Chasing down the funnel during the dissipation stage led to a dramatic scene. The tall funnel, gleaming in the sunlight presented a dangerous obstruction to travelers headed north into Nebraska. Just ahead of us a truck pulls to the side of the road to watch.

 

The tornado had been in progress almost 25 minuets at this time. The ground under the funnel was churning with mud and standing water.

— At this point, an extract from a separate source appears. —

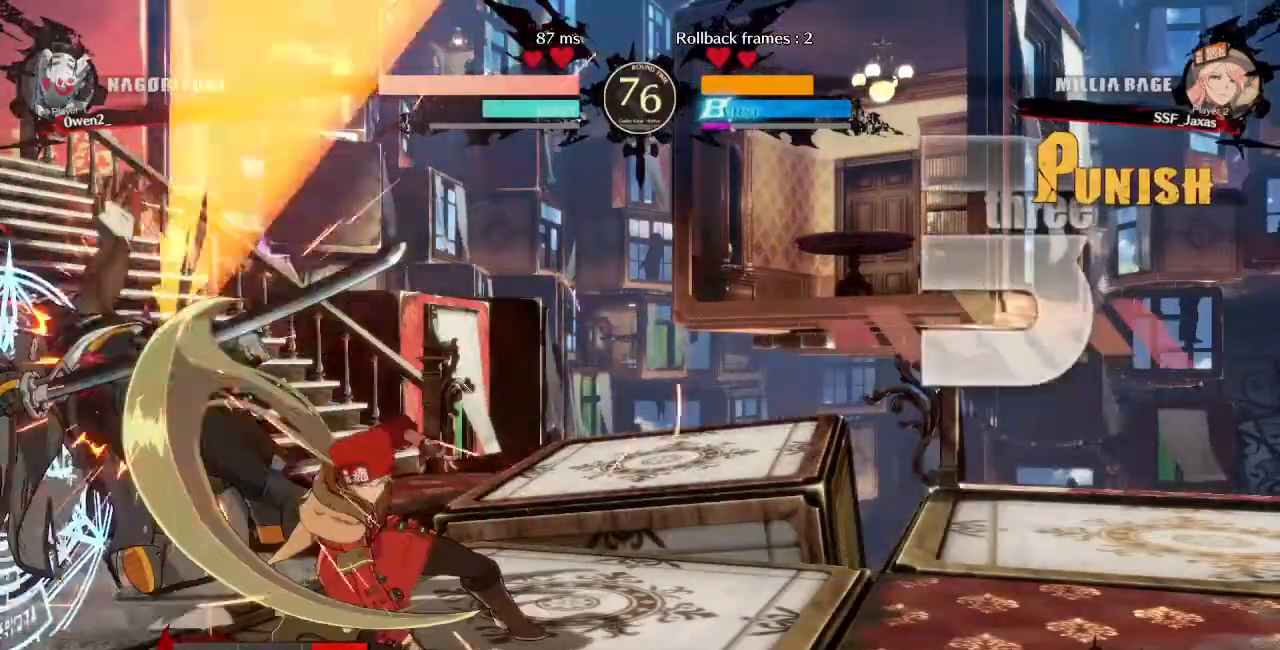
{"buttons": ["DPAD_LEFT"], "events": [[120, "TRIANGLE", "up"]]}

favorite shot rope tornado

This is my favorite tornado shot of the 1999 season. The large tube hanging out in the sunlight with the road leading to the tornado. A scene like this is what chasing is all about.

 

The final rope out scene plays out in the distance. Not the best exposure on this shot but you get the idea.


second rotating supercell

The final storm of the day was a rotating cell that developed behind the original tornadic cloud. This storm was the one that produced a small tornado on the northeast side of Almena. A weak circulation spun up in the trees and was about 100 meters wide then quickly narrowed to about 30 meters wide as it crossed the highway. It managed to startle a few chase crews including us. We made a hasty turn and allowed the small debris cloud a path across the road that would not include us. It's possible this circulation persisted for as much as 5 miles to the north. The rapidly spinning base and lowering maintained strength through the rural farm land. A later (unofficial) damage survey turned up scattered F-0 to F-1 damage along the highway. It's not clear if this second tornado was the culprit or it was wind damage associated with the first cell. Regardless, we got a nice sunset out of the deal.